Caught in the middle

Because every function across an organization needs technological help, IT can also get stuck dealing with competing priorities. “Often, IT finds itself in the middle because there are two parts of the business trying not to talk to each other,” says Frank Trainer, vice president of process and delivery at IT consulting firm Saggezza. “An example would be finance and sales. Sales has the goal to drum up a lot of business, and finance has the goal of getting good reporting and keeping track of the money being spent. In many organizations, Sales takes priority over other functions, which means finance could have a hard time getting the information it needs.” In an ideal world, IT might build an interface to allow finance to run numbers on its own, but again other projects are likely to take priority. So finance solves its problem by what Trainer calls “going through the back door.” That is, calling up a receptive IT employee and asking him or her to run a report.

Unfortunately, this caught-in-the-middle dynamic can create an unfair burden on IT people who are trying to keep everyone happy. Trainer recalls losing a highly valued employee because of it. “People in the company were asking him to do things on the side and he was doing them. He wasn’t talking to me about it; he was just taking care of things,” he says.

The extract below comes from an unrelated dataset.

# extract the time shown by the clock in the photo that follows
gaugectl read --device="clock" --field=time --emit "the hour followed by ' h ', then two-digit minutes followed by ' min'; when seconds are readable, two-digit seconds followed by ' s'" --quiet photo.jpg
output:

Eventually, that overworked employee burned out and took a job elsewhere. “That was a conversation breakdown,” Trainer says now. If they’d talked, Trainer says, he would have told the employee to stop being a hero and start letting the rest of the team know about these work requests coming in on the side. “Then the question is, Who has the right to prioritize that work? Is it the person who called? Usually not.”

Experts say that many office politics problems should be addressed with an honest conversation, what Nunno calls the light side of office politics. That’s how Anexinet’s Al Sporer and his team ended the war between the general manager who refused to provide requirements and the CIO who couldn’t proceed without them.

“We used this obstacle as an opportunity to create real change in the company — all the way up to the CEO,” he says. They resolved that business leaders needed to “own” the business features for their projects, and that IT leaders needed to speak up when that failed to happen. “The technology team became a trusted partner across every major business line, not just a servant with a big budget and crappy service.”

There’s a lesson here, he says, for every IT leader who wants to avoid stepping on political landmines. “CIOs and technical leaders need to have the courage to harness their knowledge of the business to become equal partners.”